Here are some key reasons why, based on my reading on how independent commissions – like the Kennedy assassination commission and the 9/11 commission –have functioned in US history (there are fat books on the commission reports):
1. The Senate inquiry is nursing the illusion that it can establish facts and obtain disclosures by having senators throw clever questions at resource persons. Whenever the witness clams up or invokes executive privilege, it stymies the method.
2. An impartial inquiry will employ topnotch investigators and lawyers to conduct investigations of leads and question witnesses. They will be under obligation to establish facts and secure relevant documents.
3. An impartial inquiry can still be open to the public, but it need not have intrusive TV cameras intimidating witnesses and encouraging senators to grandstand.
4. An impartial inquiry would not summon the President to testify in open court. It will conduct the questioning or interview in private.
5. An impartial inquiry can delve in a more holistic way into big topics like: the nature of the government’s deal with the MILF, its impact on the incident, the nature of US engagement in the anti-terrorism campaign in Mindanao and Sulu.
It can also address in a more coherent way how the Bangsamoro project impacted the incident.

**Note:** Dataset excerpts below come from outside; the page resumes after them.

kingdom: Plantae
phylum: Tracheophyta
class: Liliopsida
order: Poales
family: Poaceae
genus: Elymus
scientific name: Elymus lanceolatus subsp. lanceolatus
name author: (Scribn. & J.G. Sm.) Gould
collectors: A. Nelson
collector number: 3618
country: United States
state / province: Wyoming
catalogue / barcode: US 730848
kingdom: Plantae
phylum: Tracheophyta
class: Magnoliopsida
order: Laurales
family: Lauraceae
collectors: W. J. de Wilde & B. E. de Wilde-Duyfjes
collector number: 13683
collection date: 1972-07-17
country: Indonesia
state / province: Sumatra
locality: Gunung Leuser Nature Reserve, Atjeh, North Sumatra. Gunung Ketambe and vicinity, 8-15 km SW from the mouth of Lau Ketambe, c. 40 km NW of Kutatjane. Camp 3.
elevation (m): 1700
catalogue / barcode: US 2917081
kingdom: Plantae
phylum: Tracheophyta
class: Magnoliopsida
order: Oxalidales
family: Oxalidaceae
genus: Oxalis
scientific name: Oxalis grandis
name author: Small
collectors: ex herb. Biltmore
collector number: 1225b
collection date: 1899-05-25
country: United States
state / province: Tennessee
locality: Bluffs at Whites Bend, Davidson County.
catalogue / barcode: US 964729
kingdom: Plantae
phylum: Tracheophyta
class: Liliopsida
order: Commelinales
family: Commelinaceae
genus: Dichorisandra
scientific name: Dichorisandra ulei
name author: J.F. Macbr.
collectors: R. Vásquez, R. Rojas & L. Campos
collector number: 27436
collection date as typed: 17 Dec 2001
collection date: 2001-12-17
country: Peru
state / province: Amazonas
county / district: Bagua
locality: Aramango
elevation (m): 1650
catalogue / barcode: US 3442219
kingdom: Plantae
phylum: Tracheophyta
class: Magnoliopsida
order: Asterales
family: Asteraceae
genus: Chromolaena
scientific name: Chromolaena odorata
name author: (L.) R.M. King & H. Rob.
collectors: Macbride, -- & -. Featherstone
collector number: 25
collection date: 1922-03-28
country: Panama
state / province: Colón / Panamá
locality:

A high standard of acceptability
The writing of the commission report and findings will become the highlight of the inquiry.
The report will be thorough, detailed and clear. It will leave little room for doubt or interpretation.
Once the report is submitted, Congress must either accept or reject it. In the traditional congressional inquiry, either house must take it or leave it.
Not so with a independent commission report. Congress must decide as a matter of public responsibility. The public will also judge whether the commission has done right by the dead in Mamasapano.
As things are, there is little chance that the Senate inquiry can produce a report that will satisfy this high standard of acceptability.